Exercise directions:
Could you set out the items from the line containing "Which series has the widest spread of values?" through the line containing "Which category has" as a numbered list, with blank lines and pictures left out?

Records for processing:

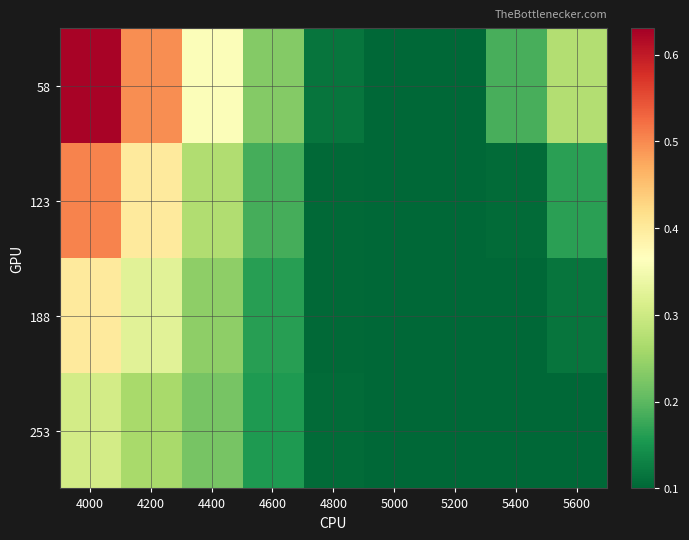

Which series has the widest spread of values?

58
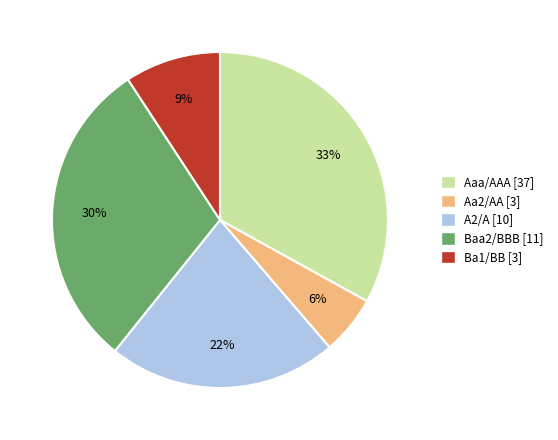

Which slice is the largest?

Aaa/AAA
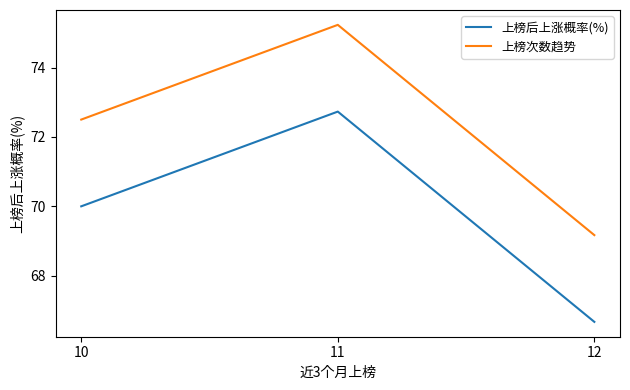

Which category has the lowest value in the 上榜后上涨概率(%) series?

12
* * *
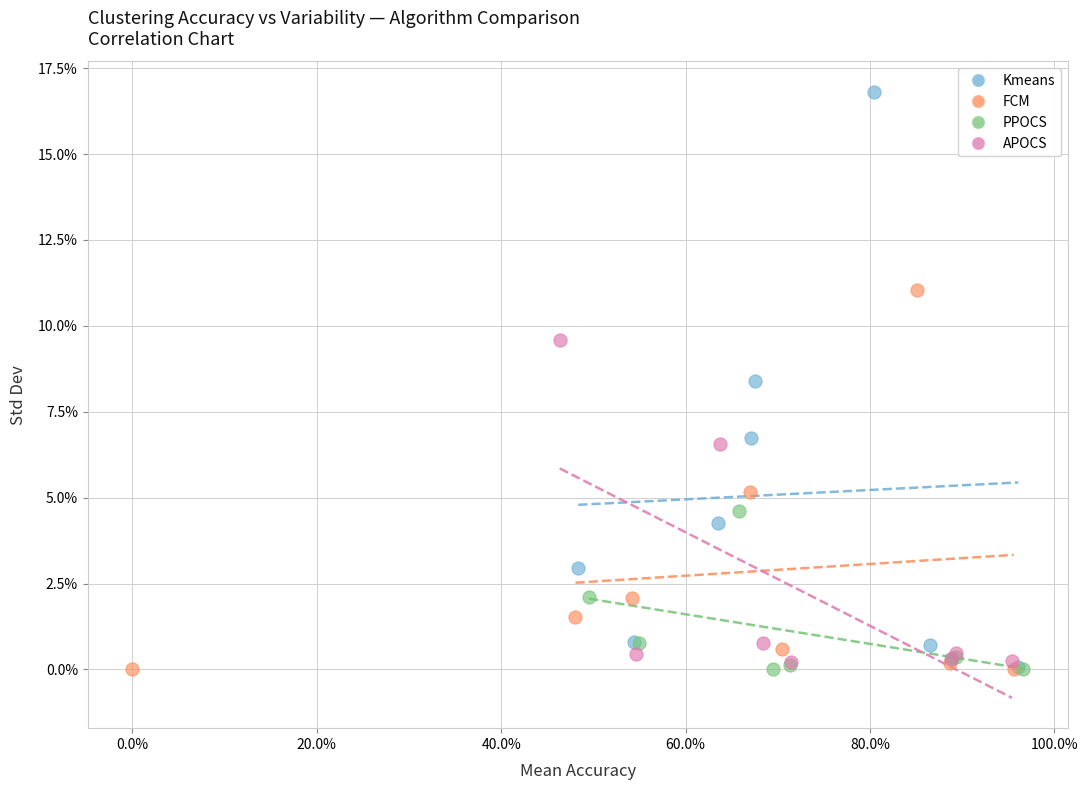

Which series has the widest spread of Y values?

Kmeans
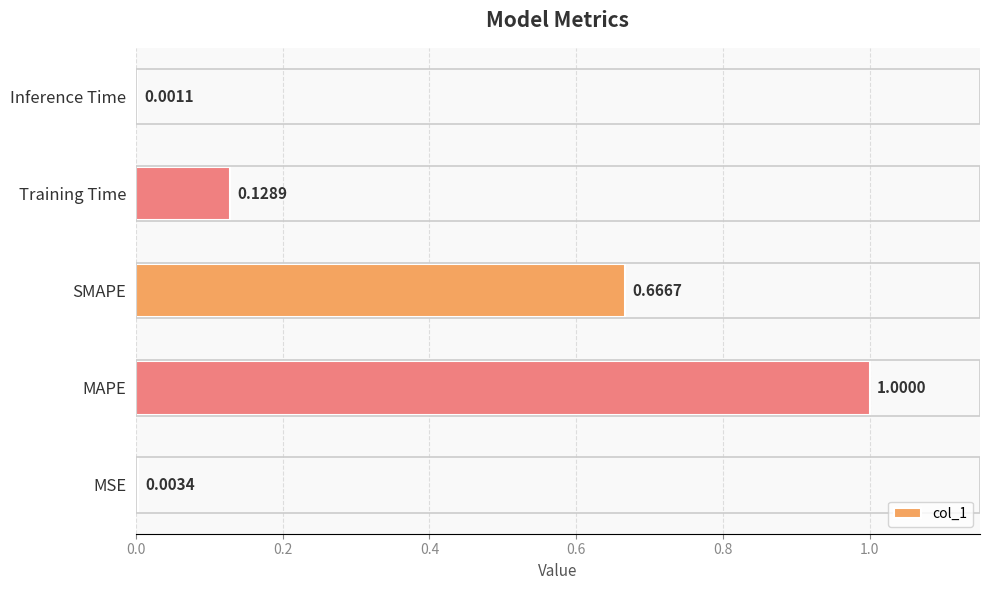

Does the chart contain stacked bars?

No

Answer space:
1. Which series has the widest spread of values?
2. 58
3. Which slice is the largest?
4. Aaa/AAA
5. Which category has the lowest value in the 上榜后上涨概率(%) series?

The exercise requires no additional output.